14th President of Colby College
- In office 1908–1927
- Preceded by: Charles Lincoln White
- Succeeded by: Franklin W. Johnson

Personal details
- Born: October 11, 1867 Waterboro, Maine
- Died: 1927
- Spouse: Ada Louise Peabody
- Alma mater: Colby College, Harvard University

= Arthur J. Roberts =

President of Colby College, Maine (1867–1929)

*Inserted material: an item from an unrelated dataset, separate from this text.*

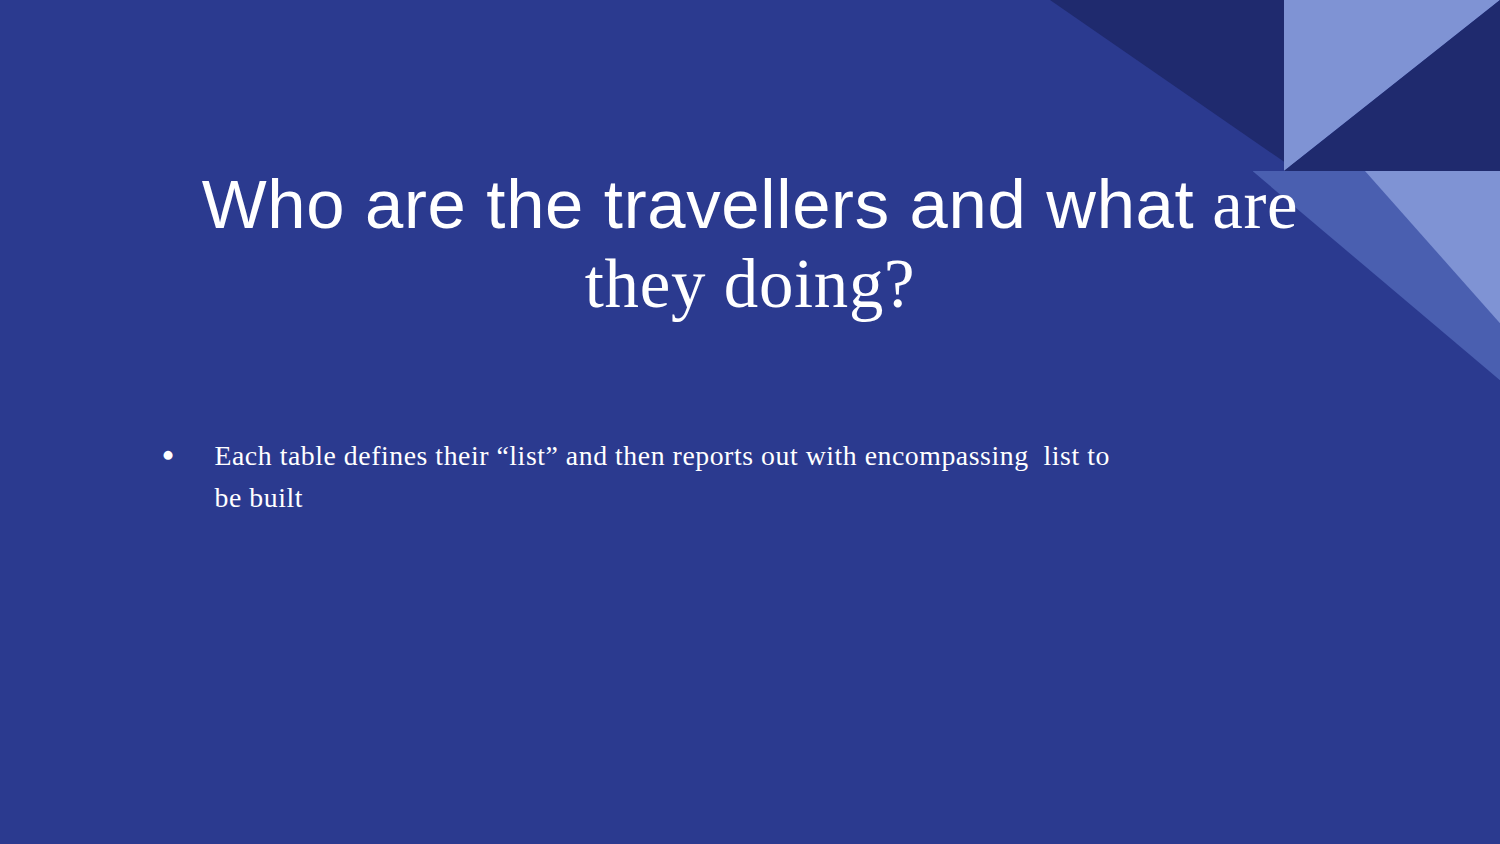Who are the travellers and what are they doing?
Each table defines their “list” and then reports out with encompassing list to be built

Arthur Jeremiah Roberts (October 11, 1867 – 1927) was the 14th President of Colby College, Maine, United States from 1908–1927, notable for being the first non-preacher president of the school. He guided the college through its first centennial celebration and World War I.

==Early life==
Roberts was born in Waterboro, Maine, to Albert and Evelyn Roberts. He was educated at Alfred High School in Alfred, Maine, and Limerick Academy in Limerick, Maine, before attending Colby College in the fall of 1886 along with a class of 32 other students.

==Career==
Upon graduating in 1890, Colby College elected him the assistant professor of rhetoric. In 1894, he was promoted to professor of English. In 1895, he married Ms. Ada Louise Peabody. In 1900, he studied one year at Harvard University and received a master's degree.

==Presidency==
In 1908, he was promoted to president. During his presidency, two new dormitories were constructed, in 1912 and 1915. He led the Centennial Fund, which by 1920 had raised $450,000 in pledges and an additional $125,000 from the General Education Board, for which Roberts had specially applied. His term also saw the creation and dissolution of the Students Army Training Corps at Colby in conjunction with World War I. While at Colby, he was elected as a director of the Maine Central Railroad Company. He was known alternatively as "Old Rob" and "Prexy Roberts".